The electronically driven pump goes through two stages during its cycle. In the first stage, the pump fills itself by applying a vacuum to whatever primary container it is connected to. The second phase uses positive displacement to pump the drug into the patient or, if required, to another container. The fluid path is completed by the dynamic needle insertion and retraction system, which features a thin 27G soft cannula and built-in needle-stick injury prevention.

This design and the ability to command the direction of flow allows for the previously described flexibility in terms of use cases and therapeutic applications. The pump system is independent of the drug container so one can connect both small and very large containers. And the pump is constructed with materials and coatings that are compatible with large-molecule biologics; the pump’s lubrication system has been designed to be in line with biologic drug product requirements. Also, the motion that the drug fluid is subjected to is not damaging to the drug product.


Situated in the heart of the Swiss Watch Valley, since 1936, Sonceboz has been focused on mechatronics, beginning with industrial time-keeping equipment and transforming into a leading supplier of actuation for the passenger and commercial vehicles industry.

Adherence to stringent quality standards and cost pressures in the auto industry is something Sonceboz has been able to leverage in the medical device sector, and now in pharma drug delivery. In the auto industry, it is expected that a mechatronic system function 100% of the time, and Sonceboz leverages its expertise in high-quality and high-volume automated manufacturing to provide the utmost safety and reliability standards to drug delivery devices.
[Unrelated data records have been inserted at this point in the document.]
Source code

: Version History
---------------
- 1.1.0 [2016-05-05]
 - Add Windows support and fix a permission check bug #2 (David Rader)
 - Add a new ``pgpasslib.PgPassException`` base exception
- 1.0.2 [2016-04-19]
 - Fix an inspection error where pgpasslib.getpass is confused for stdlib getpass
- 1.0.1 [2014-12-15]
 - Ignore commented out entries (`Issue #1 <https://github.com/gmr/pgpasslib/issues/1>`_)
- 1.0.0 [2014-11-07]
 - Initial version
The wearable injector platform follows design for manufacturing (DFM) guidelines, enabling top-down automated assembly of all components at top quality. And, by implementing complete end-of-line control, every functional element of the wearable platform is then tested according to specifications to ensure the device performs its job as intended from a technical point of view. From a user point of view, the device is intuitively designed so that a user will know how to use the unit just by looking at it.

Sonceboz is currently in the engineering verification phase with the platform to fully characterise the design prior to design verification testing. The device platform is expected to be ready for clinical trials in late 2021. The future of drug delivery is technology that allows patients to receive their medication at home, not in a hospital or outpatient clinic. Mechatronics, building on a long and rich history, is writing a new chapter in the medical field, particularly in drug delivery.